Reporter: Ipul
Taliabu Malut, Selasa (31/1/2017) suaraindonesia-news.com – Aksi protes penolakan kehadiran PT. Adidaya Tangguh di Kabupaten Pulau Taliabu, Maluku Utara oleh masyarakat lingkar tambang beberapa waktu lalu.
Akhirnya ditanggapi oleh PT. Adidaya Tangguh. Pasalnya, pihak PT. Adidaya Tangguh meminta masyarakat lingkar tambang melakukan aksi demonstrasi ke pemerintah daerah setempat bukan kepada pihak perusahan.
“Masyarakat lingkar tambang seharusnya melakukan aksi ke Pemda bukan ke perusahan, karena Pemerintah Daerah sendiri yang mengeluarkan izin pertambangan, Kok kenapa perusahan yang di demo. Sebab keberadaan tambang di Pulau Taliabu didasari atas izin yang dikeluarkan oleh Pemkab Kepulauan Sula bapak bupati Ahmad Hidayat Mus (AHM) waktu itu, sementara Kabupaten Pulau Taliabu belum ada,”. Ari Selaku Kepala Tehnik Pertambangan (KTT) PT. Adidaya Tangguh saat dikonfirmasi media ini,beberapa waktu lalu
Ari menjelaskan, dokumen izin pertambangan yang dimiliki oleh PT. Adidaya Tangguh semenjak tahun 2012 mulai dari izin usaha, izin Analisis Damkpak Lingkungan (Amdal) termasuk izin-izin penting lainya yang dikantongi oleh pihak perusahaan, jelasnya.

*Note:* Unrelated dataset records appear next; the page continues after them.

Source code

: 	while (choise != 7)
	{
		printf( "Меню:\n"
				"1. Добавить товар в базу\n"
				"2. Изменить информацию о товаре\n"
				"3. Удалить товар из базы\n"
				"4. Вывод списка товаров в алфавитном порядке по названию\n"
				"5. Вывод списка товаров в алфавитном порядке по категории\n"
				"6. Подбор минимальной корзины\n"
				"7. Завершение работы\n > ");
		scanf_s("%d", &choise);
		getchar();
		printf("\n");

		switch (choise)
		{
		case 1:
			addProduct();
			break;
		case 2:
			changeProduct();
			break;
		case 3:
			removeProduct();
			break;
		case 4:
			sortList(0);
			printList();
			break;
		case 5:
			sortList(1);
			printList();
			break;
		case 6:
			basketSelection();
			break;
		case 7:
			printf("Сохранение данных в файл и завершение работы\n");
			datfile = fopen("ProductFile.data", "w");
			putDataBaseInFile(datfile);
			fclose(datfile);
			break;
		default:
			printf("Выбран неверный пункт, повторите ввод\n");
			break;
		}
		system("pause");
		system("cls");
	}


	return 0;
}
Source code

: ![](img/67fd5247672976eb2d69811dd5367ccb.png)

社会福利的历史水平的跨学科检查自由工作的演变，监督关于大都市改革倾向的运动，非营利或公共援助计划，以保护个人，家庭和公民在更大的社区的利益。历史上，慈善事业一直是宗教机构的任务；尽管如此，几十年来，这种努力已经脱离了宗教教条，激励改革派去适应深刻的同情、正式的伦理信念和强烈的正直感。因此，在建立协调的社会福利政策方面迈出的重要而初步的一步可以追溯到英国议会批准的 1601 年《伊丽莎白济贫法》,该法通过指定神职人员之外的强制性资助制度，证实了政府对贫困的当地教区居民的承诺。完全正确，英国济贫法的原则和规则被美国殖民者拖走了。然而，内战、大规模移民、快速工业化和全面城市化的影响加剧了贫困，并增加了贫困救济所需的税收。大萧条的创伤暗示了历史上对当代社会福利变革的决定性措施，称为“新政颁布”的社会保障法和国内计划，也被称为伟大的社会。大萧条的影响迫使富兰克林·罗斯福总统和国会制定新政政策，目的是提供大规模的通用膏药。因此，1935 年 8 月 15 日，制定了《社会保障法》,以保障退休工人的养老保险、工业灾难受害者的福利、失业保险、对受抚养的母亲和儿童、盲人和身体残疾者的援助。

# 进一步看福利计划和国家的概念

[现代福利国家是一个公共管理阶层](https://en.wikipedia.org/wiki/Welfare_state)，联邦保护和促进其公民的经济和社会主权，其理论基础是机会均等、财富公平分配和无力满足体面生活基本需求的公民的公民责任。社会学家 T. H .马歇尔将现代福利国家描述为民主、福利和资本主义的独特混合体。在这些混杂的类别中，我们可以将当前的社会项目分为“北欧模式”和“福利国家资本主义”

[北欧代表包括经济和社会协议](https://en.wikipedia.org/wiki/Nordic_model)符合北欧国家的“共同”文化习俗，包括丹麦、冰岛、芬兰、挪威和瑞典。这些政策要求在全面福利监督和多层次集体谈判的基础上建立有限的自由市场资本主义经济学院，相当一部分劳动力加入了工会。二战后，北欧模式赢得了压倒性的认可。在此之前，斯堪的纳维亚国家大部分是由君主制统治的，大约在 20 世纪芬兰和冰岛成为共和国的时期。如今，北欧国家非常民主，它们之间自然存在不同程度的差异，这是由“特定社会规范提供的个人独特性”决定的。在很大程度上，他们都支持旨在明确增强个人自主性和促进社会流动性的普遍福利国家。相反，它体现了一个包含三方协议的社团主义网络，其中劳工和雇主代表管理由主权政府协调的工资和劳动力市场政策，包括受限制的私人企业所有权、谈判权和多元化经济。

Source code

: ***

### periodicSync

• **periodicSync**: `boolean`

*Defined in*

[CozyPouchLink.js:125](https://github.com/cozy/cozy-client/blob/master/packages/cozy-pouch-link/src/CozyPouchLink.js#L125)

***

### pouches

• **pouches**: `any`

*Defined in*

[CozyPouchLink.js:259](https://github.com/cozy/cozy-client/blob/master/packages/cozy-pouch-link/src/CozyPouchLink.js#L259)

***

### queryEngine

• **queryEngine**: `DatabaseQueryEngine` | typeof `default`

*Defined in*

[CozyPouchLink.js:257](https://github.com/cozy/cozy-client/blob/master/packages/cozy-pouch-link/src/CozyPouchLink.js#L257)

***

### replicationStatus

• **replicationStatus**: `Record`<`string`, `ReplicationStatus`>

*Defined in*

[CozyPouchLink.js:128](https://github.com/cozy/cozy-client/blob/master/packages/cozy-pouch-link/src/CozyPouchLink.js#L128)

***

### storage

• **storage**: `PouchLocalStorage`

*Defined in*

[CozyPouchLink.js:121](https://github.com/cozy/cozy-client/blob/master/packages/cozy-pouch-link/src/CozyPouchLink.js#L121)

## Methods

Dia juga menyebutkan tanggung jawab pihak perusahaan yang harus dipenuhi terhadap pemerintah seperti produksi dalam satu Hektar (Ha) perusahaan dikenakan iuran sebesar 4 U$ termasuk IKKH dengan nominal 4 Miliar rupiah pertahunya semua itu telah penuhi sebagaimana peraturan perizinan pertambangan yang ditentukan oleh pemerintah.
“Jadi semua sudah kami penuhi, baik itu izin eksplorasi maupun izin Amdalnya termasuk pula tanggungjawab perusahan terhadap pemerintah,” beber Ari.